Question

Out of the four options given, in which transition will the emitted photon have the maximum wavelength?

• A. \( n = 4 \) to \( n = 3 \)
• B. \( n = 3 \) to \( n = 2 \)
• C. \( n = 2 \) to \( n = 1 \)
• D. \( n = 3 \) to \( n = 1 \)

Hint:

For hydrogen atom transitions, the photon with the maximum wavelength corresponds to the smallest energy difference. Use \( \Delta E = 13.6 \left( \frac{1}{n_1^2} - \frac{1}{n_2^2} \right) \), and the smallest \( \Delta E \) occurs for transitions between the closest energy levels.

Answer 1

The Correct Option is A

Step 1: Understand the relationship between wavelength and energy.
When an electron in a hydrogen atom transitions from a higher energy level \( n_2 \) to a lower energy level \( n_1 \), it emits a photon.

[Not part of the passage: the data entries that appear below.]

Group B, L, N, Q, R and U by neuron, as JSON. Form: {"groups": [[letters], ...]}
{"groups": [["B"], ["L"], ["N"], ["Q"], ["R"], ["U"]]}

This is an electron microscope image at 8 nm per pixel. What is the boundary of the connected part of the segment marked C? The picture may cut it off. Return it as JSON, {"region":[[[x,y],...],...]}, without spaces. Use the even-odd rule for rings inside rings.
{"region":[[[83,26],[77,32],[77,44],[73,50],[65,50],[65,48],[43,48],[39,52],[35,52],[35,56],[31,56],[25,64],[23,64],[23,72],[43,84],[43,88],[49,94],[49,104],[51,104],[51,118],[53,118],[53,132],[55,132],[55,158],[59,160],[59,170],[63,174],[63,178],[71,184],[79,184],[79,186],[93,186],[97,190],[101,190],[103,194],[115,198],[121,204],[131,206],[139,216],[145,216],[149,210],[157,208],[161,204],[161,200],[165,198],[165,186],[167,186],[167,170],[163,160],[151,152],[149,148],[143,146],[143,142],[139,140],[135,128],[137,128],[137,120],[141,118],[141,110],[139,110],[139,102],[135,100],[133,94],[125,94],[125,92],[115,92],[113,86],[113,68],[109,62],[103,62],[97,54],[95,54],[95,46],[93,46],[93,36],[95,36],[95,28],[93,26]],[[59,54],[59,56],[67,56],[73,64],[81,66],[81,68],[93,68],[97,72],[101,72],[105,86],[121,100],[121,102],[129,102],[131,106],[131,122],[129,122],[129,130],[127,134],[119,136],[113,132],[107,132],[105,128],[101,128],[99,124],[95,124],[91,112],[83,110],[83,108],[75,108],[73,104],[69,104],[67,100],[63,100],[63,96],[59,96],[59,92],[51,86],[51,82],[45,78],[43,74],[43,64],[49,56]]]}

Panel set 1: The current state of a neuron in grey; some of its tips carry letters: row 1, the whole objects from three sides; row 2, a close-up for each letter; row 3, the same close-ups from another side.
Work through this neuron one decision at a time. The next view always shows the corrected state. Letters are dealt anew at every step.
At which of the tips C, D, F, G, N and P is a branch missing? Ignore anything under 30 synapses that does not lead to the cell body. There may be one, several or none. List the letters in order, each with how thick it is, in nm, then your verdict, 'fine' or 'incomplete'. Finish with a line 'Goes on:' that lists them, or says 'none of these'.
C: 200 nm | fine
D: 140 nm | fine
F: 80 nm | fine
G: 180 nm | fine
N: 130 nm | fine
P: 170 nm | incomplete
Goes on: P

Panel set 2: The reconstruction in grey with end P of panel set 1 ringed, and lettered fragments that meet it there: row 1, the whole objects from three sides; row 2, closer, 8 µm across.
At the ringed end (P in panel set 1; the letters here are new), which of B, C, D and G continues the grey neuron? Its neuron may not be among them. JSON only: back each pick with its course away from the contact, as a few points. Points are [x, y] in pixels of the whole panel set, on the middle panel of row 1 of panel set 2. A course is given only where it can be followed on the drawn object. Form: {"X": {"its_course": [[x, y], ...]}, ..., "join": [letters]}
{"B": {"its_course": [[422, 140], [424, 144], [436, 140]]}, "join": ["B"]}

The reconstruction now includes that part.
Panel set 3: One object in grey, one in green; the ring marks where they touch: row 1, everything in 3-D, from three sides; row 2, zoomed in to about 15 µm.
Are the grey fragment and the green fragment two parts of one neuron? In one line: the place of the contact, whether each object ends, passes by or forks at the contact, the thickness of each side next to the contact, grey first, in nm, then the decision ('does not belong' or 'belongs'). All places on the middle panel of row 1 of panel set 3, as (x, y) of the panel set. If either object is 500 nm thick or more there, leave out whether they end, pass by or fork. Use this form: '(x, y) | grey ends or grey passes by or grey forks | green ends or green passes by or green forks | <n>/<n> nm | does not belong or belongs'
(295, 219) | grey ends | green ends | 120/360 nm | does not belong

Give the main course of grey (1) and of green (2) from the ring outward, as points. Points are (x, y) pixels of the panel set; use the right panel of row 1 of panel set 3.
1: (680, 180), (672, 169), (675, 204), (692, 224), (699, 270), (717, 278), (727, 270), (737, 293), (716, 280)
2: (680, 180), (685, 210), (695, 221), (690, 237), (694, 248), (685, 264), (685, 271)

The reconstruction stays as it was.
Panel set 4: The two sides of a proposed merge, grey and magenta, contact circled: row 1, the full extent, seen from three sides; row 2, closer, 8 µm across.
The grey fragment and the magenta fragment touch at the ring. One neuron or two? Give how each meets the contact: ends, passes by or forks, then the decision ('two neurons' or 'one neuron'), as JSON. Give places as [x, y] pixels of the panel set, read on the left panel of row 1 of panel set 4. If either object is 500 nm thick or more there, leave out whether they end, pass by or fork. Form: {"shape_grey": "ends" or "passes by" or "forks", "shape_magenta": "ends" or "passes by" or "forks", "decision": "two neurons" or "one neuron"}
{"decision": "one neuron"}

The energy of the photon is: \[ E = h f = \frac{h c}{\lambda} \] \[ \lambda = \frac{h c}{E} \] A larger wavelength \( \lambda \) corresponds to a smaller energy difference \( E \). Thus, the transition with the smallest energy difference will have the maximum wavelength. Step 2: Use the energy level formula for a hydrogen atom.
The energy of an electron in a hydrogen atom at level \( n \) is: \[ E_n = -\frac{13.6}{n^2} \, \text{eV} \] The energy difference for a transition from \( n_2 \) to \( n_1 \) (\( n_2>n_1 \)) is: \[ \Delta E = E_{n_2} - E_{n_1} = -\frac{13.6}{n_2^2} - \left(-\frac{13.6}{n_1^2}\right) = 13.6 \left( \frac{1}{n_1^2} - \frac{1}{n_2^2} \right) \] Step 3: Calculate the energy difference for each transition.
- (A) \( n = 4 \) to \( n = 3 \): \[ \Delta E = 13.6 \left( \frac{1}{3^2} - \frac{1}{4^2} \right) = 13.6 \left( \frac{1}{9} - \frac{1}{16} \right) = 13.6 \left( \frac{16 - 9}{144} \right) = 13.6 \times \frac{7}{144} \approx 0.661 \, \text{eV} \] - (B) \( n = 3 \) to \( n = 2 \): \[ \Delta E = 13.6 \left( \frac{1}{2^2} - \frac{1}{3^2} \right) = 13.6 \left( \frac{1}{4} - \frac{1}{9} \right) = 13.6 \left( \frac{9 - 4}{36} \right) = 13.6 \times \frac{5}{36} \approx 1.889 \, \text{eV} \] - (C) \( n = 2 \) to \( n = 1 \): \[ \Delta E = 13.6 \left( \frac{1}{1^2} - \frac{1}{2^2} \right) = 13.6 \left( \frac{1}{1} - \frac{1}{4} \right) = 13.6 \times \frac{3}{4} = 10.2 \, \text{eV} \] - (D) \( n = 3 \) to \( n = 1 \): \[ \Delta E = 13.6 \left( \frac{1}{1^2} - \frac{1}{3^2} \right) = 13.6 \left( \frac{1}{1} - \frac{1}{9} \right) = 13.6 \times \frac{8}{9} \approx 12.089 \, \text{eV} \] Step 4: Compare the energy differences.
- (A) \( \Delta E \approx 0.661 \, \text{eV} \) - (B) \( \Delta E \approx 1.889 \, \text{eV} \) - (C) \( \Delta E = 10.2 \, \text{eV} \) - (D) \( \Delta E \approx 12.089 \, \text{eV} \) The smallest energy difference is for (A) \( n = 4 \) to \( n = 3 \), which means it will have the largest wavelength. Step 5: Confirm using the Rydberg formula (optional).
The Rydberg formula for the wave number is: \[ \frac{1}{\lambda} = R \left( \frac{1}{n_1^2} - \frac{1}{n_2^2} \right) \] A smaller \( \frac{1}{\lambda} \) means a larger \( \lambda \). The term \( \frac{1}{n_1^2} - \frac{1}{n_2^2} \) is smallest for (A), confirming our result.